False plumed-banksia
- Conservation status: Endangered (EPBC Act)

Scientific classification
- Kingdom: Plantae
- Clade: Tracheophytes
- Clade: Angiosperms
- Clade: Eudicots
- Order: Proteales
- Family: Proteaceae
- Genus: Banksia
- Subgenus: Banksia subg. Banksia
- Series: Banksia ser. Dryandra
- Species: B. pseudoplumosa
- Binomial name: Banksia pseudoplumosa (A.S.George) A.R.Mast & K.R.Thiele
- Synonyms: Dryandra pseudoplumosa A.S.George

= Banksia pseudoplumosa =

- Genus: Banksia
- Species: pseudoplumosa
- Authority: (A.S.George) A.R.Mast & K.R.Thiele
- Conservation status: EN
- Synonyms: Dryandra pseudoplumosa A.S.George

Species of shrub endemic to Western Australia

Banksia pseudoplumosa, commonly known as false plumed-banksia, is a species of shrub that is endemic to Western Australia.

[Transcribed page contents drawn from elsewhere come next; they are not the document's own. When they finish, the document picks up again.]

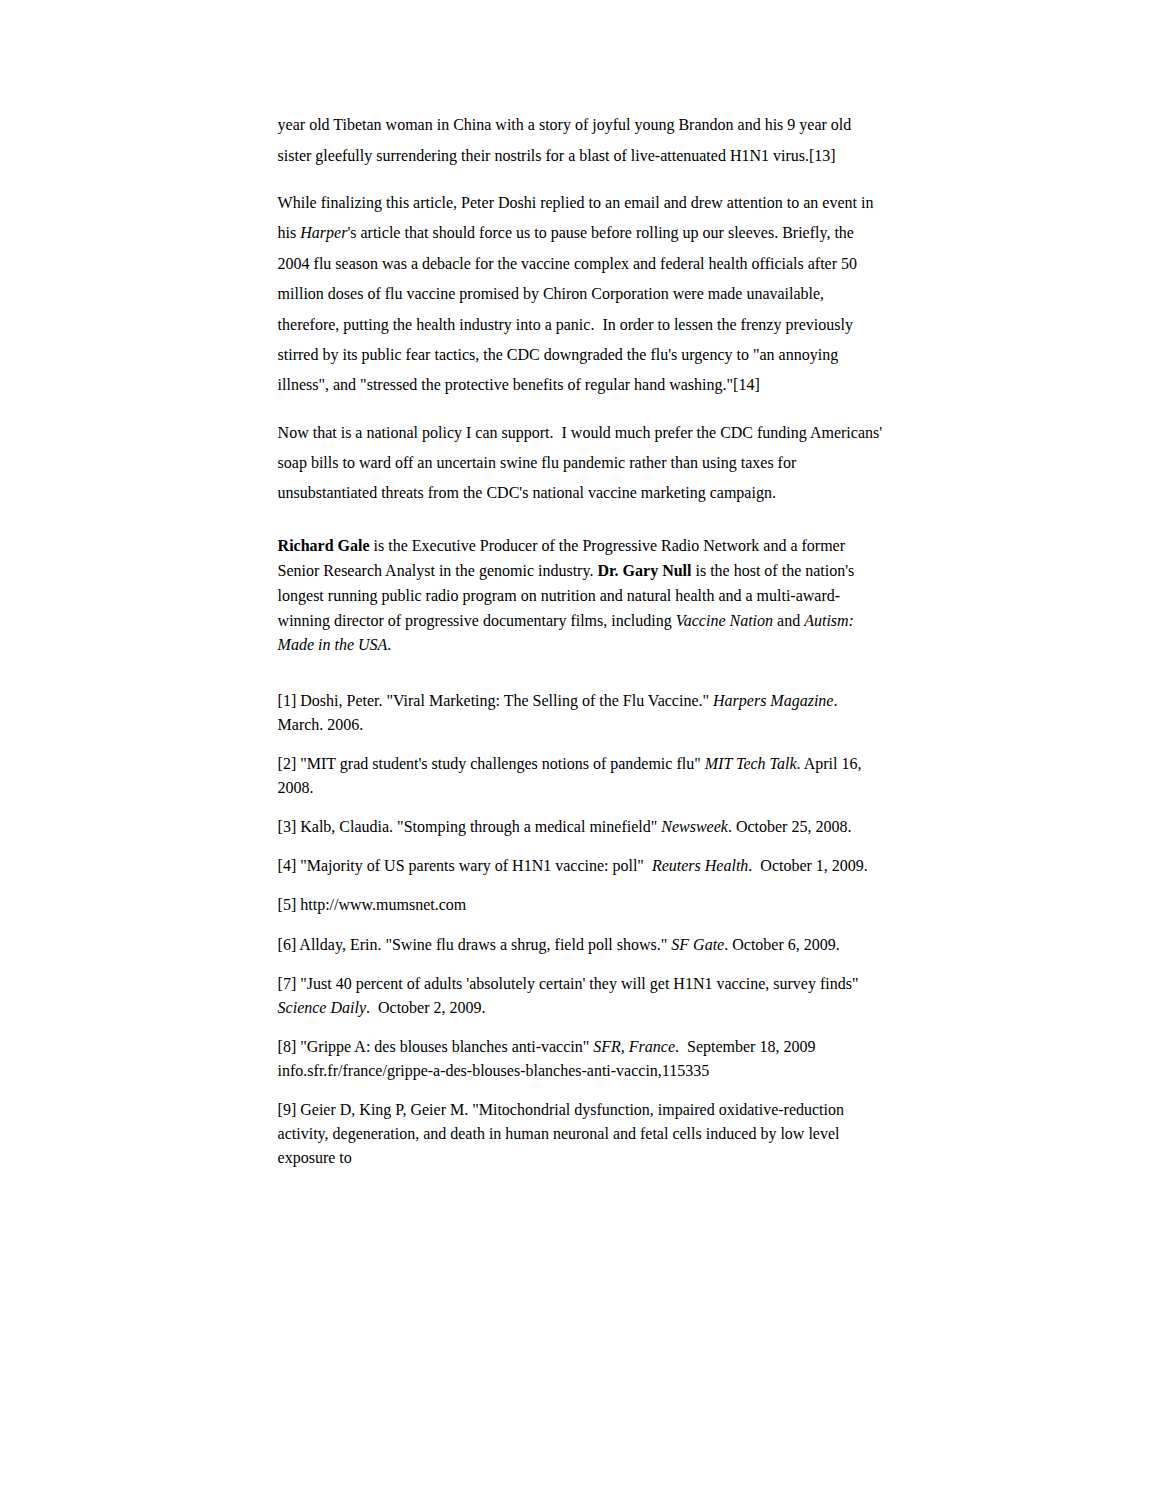year old Tibetan woman in China with a story of joyful young Brandon and his 9 year old sister gleefully surrendering their nostrils for a blast of live-attenuated H1N1 virus.[13]
While finalizing this article, Peter Doshi replied to an email and drew attention to an event in his Harper's article that should force us to pause before rolling up our sleeves. Briefly, the 2004 flu season was a debacle for the vaccine complex and federal health officials after 50 million doses of flu vaccine promised by Chiron Corporation were made unavailable, therefore, putting the health industry into a panic. In order to lessen the frenzy previously stirred by its public fear tactics, the CDC downgraded the flu's urgency to "an annoying illness", and "stressed the protective benefits of regular hand washing."[14]
Now that is a national policy I can support. I would much prefer the CDC funding Americans' soap bills to ward off an uncertain swine flu pandemic rather than using taxes for unsubstantiated threats from the CDC's national vaccine marketing campaign.
Richard Gale is the Executive Producer of the Progressive Radio Network and a former Senior Research Analyst in the genomic industry. Dr. Gary Null is the host of the nation's longest running public radio program on nutrition and natural health and a multi-award-winning director of progressive documentary films, including Vaccine Nation and Autism: Made in the USA.
[1] Doshi, Peter. "Viral Marketing: The Selling of the Flu Vaccine." Harpers Magazine. March. 2006.
[2] "MIT grad student's study challenges notions of pandemic flu" MIT Tech Talk. April 16, 2008.
[3] Kalb, Claudia. "Stomping through a medical minefield" Newsweek. October 25, 2008.
[4] "Majority of US parents wary of H1N1 vaccine: poll" Reuters Health. October 1, 2009.
[5] http://www.mumsnet.com
[6] Allday, Erin. "Swine flu draws a shrug, field poll shows." SF Gate. October 6, 2009.
[7] "Just 40 percent of adults 'absolutely certain' they will get H1N1 vaccine, survey finds" Science Daily. October 2, 2009.
[8] "Grippe A: des blouses blanches anti-vaccin" SFR, France. September 18, 2009 info.sfr.fr/france/grippe-a-des-blouses-blanches-anti-vaccin,115335
[9] Geier D, King P, Geier M. "Mitochondrial dysfunction, impaired oxidative-reduction activity, degeneration, and death in human neuronal and fetal cells induced by low level exposure to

It has hairy stems, broadly linear, pinnatipartite leaves with sharply-pointed triangular lobes on the sides, yellow flowers in heads of about one hundred, and densely woolly-hairy follicles.

==Description==
Banksia pseudoplumosa is a shrub that typically grows to a height of 1.8 m but does not form a lignotuber. It has broadly linear, pinnatipartite leaves that are 80–170 mm long and 6–15 mm wide on a petiole 10–20 mm long. There are between fifteen and thirty-one sharply-pointed triangular lobes on each side. Between ninety and one hundred yellow flowers are borne in heads with broadly linear, hairy, tapering involucral bracts up to 20 mm long at the base of each head. The perianth is 16–18 mm long and the pistil 23–25 mm long and strongly curved. Flowering occurs from November to December, and the follicles are oblong to egg-shaped and densely woolly-hairy. Only one to three follicles, 16–18 mm long, form in each head.

==Taxonomy and naming==
This species was first formally described in 1996 by Alex George who gave it the name Dryandra pseudoplumosa and published the description in the journal Nuytsia from material collected by Margaret Pieroni near Salt River Road in the Stirling Range National Park. In 2007 Austin Mast and Kevin Thiele transferred all dryandras to the genus Banksia and renamed this species Banksia pseudoplumosa.

==Distribution and habitat==
False plumed-banksia grows in woodland over heath in the Stirling Range National Park and in patches of remnant vegetation north of Albany. The species is known from seven subpopulations in the Stirling Range National Park and in 2009, the total population was estimated to be about 3,400 plants in an area of 600 km2 with an occupancy of 0.15 km2.

==Conservation status==
Banksia pseudoplumosa is classified as "endangered" under the Australian Government Environment Protection and Biodiversity Conservation Act 1999 and as "Threatened Flora (Declared Rare Flora — Extant)" by the Department of Environment and Conservation (Western Australia). The main threats to the species are dieback caused by Phytophthora cinnamomi and inappropriate fire regimes. An interim recovery plan has been prepared by the Government of Western Australia Department of Environment and Conservation.